Parmi les auxiliaires mongols, les troupes recrutées localement se rangent du côté des Mamelouks, provoquant l'affaiblissement de l'aile droite mongole. Une autre partie des troupes, recrutées en Syrie, abandonnent le champ de bataille et l'aile gauche. L'encerclement est pratiquement complet, cependant Ketboga refuse de battre en retraite et les Mongols parviennent à briser une aile de l'armée mamelouke avant que celle-ci ne soit renforcée par des troupes menées par Qutuz.
Les Mamelouks remportent cette bataille, capturent Ketboga et le décapitent.

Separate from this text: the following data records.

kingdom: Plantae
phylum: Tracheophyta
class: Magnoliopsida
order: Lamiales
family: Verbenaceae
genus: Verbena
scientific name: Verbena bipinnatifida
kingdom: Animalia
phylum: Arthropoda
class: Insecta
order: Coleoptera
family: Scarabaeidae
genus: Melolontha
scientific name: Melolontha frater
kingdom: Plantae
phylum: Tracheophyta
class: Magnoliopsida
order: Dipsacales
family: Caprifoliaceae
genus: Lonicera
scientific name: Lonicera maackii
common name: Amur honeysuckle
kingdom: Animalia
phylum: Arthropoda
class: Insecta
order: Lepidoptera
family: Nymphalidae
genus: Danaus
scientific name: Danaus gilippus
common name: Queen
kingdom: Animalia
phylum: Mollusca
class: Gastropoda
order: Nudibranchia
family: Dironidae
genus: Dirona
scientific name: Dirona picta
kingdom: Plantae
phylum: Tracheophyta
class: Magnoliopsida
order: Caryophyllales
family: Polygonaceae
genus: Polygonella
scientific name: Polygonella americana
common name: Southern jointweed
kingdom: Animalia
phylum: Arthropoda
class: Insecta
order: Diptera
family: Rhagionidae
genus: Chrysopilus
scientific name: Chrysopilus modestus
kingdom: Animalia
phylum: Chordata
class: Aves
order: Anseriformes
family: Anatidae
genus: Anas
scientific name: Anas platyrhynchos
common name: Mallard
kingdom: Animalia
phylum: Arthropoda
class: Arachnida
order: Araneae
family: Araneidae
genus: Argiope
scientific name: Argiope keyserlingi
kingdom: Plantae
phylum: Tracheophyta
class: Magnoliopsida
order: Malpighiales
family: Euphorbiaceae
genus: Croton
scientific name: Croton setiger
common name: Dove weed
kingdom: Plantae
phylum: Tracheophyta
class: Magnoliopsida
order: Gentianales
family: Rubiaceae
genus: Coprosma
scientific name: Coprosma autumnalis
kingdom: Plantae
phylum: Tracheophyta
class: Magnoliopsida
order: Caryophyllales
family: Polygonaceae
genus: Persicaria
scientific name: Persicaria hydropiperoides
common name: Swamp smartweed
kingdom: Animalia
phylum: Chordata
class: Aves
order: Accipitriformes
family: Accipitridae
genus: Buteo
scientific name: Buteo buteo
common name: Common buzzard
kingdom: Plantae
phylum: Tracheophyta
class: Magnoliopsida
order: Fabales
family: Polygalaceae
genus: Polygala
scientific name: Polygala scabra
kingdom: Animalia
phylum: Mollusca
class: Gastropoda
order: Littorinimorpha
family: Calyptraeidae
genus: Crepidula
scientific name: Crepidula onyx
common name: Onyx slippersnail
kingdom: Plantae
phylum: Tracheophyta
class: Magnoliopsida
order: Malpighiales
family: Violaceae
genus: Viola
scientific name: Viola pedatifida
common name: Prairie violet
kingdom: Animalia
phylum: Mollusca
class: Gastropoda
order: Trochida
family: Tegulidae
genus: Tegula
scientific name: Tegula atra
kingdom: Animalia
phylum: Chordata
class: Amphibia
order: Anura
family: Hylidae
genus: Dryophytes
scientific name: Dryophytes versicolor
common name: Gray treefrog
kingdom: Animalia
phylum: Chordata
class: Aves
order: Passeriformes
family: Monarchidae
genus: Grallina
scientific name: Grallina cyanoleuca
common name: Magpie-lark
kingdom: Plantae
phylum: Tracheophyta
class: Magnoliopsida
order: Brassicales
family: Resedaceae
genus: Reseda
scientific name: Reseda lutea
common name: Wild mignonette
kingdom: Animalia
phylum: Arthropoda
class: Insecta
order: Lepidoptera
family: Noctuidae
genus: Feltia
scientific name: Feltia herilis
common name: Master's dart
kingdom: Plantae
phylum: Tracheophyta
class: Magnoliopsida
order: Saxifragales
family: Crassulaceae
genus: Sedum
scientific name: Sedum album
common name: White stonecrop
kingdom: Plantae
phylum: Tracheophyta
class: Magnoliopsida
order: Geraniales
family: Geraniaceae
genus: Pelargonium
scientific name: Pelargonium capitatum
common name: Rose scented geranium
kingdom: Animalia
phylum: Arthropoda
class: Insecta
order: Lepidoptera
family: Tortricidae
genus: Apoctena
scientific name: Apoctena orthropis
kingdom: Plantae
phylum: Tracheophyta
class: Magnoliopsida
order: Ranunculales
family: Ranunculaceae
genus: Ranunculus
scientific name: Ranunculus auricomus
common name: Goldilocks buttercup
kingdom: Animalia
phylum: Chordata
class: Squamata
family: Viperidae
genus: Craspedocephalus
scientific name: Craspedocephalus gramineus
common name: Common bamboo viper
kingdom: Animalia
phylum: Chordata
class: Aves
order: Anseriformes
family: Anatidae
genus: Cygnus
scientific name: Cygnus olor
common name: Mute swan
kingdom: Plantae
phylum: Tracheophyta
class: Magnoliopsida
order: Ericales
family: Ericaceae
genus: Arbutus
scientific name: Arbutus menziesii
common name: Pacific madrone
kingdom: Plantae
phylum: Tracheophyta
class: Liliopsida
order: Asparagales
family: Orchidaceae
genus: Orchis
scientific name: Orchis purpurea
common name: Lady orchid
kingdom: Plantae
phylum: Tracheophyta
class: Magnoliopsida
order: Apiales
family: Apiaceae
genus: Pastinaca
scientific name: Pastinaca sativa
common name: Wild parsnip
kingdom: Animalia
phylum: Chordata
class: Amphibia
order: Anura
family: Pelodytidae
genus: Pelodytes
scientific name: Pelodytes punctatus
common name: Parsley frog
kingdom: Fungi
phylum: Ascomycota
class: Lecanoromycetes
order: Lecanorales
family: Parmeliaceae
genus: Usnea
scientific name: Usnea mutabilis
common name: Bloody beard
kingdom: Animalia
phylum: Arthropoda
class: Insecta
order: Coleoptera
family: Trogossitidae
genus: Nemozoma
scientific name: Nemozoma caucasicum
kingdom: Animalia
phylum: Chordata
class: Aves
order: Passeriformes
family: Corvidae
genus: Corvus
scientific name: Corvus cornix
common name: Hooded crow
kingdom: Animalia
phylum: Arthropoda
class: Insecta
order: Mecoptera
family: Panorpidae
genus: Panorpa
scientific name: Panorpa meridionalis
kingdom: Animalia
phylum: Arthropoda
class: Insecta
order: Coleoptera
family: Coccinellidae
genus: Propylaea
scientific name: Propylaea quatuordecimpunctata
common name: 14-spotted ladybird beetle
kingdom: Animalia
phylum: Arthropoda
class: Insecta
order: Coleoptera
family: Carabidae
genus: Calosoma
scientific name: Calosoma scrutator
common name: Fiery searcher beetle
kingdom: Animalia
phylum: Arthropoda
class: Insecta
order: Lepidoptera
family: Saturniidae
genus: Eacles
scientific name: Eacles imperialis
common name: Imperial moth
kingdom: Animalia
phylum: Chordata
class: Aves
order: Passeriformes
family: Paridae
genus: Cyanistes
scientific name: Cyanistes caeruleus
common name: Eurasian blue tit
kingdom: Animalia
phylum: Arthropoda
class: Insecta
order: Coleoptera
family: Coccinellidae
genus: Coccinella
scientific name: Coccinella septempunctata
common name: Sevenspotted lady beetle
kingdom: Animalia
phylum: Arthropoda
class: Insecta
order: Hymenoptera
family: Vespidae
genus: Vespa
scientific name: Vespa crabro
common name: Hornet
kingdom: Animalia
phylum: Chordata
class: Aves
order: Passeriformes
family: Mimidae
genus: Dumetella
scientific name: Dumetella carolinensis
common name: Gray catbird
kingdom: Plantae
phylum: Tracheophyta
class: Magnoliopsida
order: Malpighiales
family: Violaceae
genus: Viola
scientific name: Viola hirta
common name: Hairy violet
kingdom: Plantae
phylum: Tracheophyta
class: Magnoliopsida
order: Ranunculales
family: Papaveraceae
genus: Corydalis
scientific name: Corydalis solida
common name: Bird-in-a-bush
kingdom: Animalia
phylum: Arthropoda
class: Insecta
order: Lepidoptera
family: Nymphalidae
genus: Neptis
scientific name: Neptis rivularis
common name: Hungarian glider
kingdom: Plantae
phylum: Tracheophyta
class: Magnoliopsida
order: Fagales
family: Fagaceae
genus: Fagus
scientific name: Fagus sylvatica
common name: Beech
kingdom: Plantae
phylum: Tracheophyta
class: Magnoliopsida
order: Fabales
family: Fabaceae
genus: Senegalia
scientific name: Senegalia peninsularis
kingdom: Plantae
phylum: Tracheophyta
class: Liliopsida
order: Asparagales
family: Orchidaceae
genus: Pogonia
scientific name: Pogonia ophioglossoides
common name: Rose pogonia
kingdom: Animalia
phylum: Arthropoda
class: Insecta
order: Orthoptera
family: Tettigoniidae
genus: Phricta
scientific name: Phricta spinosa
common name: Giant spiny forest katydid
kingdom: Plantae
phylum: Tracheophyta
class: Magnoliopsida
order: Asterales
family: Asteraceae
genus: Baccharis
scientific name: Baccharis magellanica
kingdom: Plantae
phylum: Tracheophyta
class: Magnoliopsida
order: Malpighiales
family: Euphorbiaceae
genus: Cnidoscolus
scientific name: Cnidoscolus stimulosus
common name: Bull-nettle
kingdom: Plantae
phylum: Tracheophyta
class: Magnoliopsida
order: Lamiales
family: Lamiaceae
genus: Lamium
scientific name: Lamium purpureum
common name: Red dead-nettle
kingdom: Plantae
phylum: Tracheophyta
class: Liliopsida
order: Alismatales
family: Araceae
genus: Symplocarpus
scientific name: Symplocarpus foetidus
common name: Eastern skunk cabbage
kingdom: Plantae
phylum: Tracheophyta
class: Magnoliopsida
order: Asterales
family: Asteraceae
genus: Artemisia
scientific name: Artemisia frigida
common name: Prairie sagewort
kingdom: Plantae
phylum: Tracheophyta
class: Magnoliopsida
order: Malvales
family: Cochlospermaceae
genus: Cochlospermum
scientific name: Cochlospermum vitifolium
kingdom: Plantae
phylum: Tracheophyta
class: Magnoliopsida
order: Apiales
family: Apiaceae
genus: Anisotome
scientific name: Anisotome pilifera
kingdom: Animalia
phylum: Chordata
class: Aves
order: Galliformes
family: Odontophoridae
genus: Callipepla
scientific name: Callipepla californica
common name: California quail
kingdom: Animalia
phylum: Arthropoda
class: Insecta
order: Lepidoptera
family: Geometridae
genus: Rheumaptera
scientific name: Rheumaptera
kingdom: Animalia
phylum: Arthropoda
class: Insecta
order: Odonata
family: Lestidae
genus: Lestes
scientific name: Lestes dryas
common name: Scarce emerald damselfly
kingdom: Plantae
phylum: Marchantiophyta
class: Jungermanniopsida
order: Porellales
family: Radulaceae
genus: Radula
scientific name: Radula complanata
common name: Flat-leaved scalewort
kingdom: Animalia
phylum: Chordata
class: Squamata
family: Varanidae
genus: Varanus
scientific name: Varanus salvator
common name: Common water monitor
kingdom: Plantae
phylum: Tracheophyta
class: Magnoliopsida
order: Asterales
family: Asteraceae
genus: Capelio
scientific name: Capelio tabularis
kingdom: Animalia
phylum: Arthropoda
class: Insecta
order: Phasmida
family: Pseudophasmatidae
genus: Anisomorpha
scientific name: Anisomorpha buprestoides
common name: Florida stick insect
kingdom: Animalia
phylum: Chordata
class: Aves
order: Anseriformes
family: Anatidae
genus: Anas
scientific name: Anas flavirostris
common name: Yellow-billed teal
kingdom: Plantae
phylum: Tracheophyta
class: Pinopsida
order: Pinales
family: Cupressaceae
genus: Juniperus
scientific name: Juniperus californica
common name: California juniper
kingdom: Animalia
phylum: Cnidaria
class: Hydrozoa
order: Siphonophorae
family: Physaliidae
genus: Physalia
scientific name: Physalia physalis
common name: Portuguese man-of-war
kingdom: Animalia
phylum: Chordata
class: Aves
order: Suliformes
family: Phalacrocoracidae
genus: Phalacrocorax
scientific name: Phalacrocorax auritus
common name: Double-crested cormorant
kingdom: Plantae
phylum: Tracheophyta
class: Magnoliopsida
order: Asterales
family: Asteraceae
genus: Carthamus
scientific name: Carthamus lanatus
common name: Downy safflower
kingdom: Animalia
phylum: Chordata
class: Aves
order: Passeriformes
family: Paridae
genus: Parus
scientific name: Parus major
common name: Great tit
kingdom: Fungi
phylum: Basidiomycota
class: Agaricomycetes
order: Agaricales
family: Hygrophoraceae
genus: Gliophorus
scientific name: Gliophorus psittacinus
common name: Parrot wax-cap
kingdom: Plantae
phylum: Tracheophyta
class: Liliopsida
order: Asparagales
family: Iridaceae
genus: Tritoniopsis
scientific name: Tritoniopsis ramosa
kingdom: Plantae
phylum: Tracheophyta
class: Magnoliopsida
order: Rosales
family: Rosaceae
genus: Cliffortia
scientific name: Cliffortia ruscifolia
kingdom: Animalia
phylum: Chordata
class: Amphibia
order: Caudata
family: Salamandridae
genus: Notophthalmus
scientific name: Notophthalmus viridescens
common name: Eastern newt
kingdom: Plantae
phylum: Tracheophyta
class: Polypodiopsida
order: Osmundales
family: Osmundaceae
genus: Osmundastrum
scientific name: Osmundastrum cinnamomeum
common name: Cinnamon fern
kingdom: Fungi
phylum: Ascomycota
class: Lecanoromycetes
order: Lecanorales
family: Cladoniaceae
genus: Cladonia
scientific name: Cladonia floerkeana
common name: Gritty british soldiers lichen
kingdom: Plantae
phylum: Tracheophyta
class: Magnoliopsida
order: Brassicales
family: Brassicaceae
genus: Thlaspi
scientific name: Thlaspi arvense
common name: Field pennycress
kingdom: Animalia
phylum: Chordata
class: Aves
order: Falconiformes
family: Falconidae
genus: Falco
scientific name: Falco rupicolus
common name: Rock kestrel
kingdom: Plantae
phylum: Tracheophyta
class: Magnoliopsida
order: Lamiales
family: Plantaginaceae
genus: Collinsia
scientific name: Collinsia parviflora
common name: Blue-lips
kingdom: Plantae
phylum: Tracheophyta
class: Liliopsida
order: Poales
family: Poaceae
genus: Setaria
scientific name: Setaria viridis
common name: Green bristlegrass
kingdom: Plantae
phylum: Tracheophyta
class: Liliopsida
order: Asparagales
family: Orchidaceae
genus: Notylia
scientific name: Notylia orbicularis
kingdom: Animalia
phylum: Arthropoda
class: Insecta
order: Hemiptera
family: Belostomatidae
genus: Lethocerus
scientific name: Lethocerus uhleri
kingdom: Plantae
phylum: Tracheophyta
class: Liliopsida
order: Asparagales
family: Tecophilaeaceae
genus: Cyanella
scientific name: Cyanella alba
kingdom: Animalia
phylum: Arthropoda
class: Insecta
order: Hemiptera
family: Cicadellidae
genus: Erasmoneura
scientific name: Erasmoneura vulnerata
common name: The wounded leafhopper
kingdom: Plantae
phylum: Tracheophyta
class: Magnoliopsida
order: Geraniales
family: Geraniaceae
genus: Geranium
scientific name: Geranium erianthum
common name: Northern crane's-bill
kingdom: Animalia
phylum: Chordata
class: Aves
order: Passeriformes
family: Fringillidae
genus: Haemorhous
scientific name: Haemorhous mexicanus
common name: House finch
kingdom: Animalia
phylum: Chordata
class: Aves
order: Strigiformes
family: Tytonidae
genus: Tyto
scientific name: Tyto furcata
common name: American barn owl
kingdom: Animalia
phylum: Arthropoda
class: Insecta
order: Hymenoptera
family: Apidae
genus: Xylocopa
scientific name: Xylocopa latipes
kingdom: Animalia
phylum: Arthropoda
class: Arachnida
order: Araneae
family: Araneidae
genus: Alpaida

Après cette défaite, l'armée mamelouke prolonge son avancée en Syrie, tuant les Darugachi et la famille de Ketboga. Cette défaite décisive marque une première étape de la fin de la progression vers l'ouest des armées mongoles. En effet, les Mongols avaient pour habitude de venger leurs défaites et une armée de 6 000 hommes est envoyée à Alep pour piller la ville. Fait marquant qui suivi cet événement, ce sont des forces locales en sous-nombre qui parviennent à repousser l'armée mongole.
Par la suite, d'autres tentatives mongoles pour s'emparer de la Syrie échoueront, définitivement après la bataille de Marj as-Suffar opposant de nouveau les Mongols aux Mamelouks en 1303.
Cette victoire augmente grandement le pouvoir des Mamelouks, lesquels conserveront le contrôle de la Palestine et de la Syrie jusqu'à la conquête ottomane en 1516. Mais elle a également pour conséquence de démontrer aux émirs locaux soumis aux Mongols que ces derniers peuvent être vaincus, suscitant une vague de rébellions.
Les Mamelouks ne remportent pas une victoire grâce à une supériorité numérique mais en raison d'une bonne maitrise des facteurs environnementaux. Tout d'abord, l'exploitation des collines entourant la vallée a permis de leurrer les Mongols sur les effectifs mamelouks en les dissimulant. Ensuite, le positionnement mamelouk plaçait l'armée mongole avec le soleil face à eux au matin, affectant également la capacité de leurs archers. Du côté mongol, l'absence de renseignement fiable et le recours à des auxiliaires peu fiables constituent deux facteurs supplémentaires à leur défaite.